▶ _WHAT THIS TASK INVOLVES_
The response should be an exact repetition of all the entries.

[Opening MATERIAL PROVIDED section]

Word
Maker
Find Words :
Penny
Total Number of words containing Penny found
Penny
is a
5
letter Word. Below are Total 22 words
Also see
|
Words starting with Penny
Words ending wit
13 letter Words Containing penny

[Closing MATERIAL PROVIDED section]

▶ _WRITTEN SOLUTION_
Word
Maker
Find Words :
Penny
Total Number of words containing Penny found
Penny
is a
5
letter Word. Below are Total 22 words
Also see
|
Words starting with Penny
Words ending wit
13 letter Words Containing penny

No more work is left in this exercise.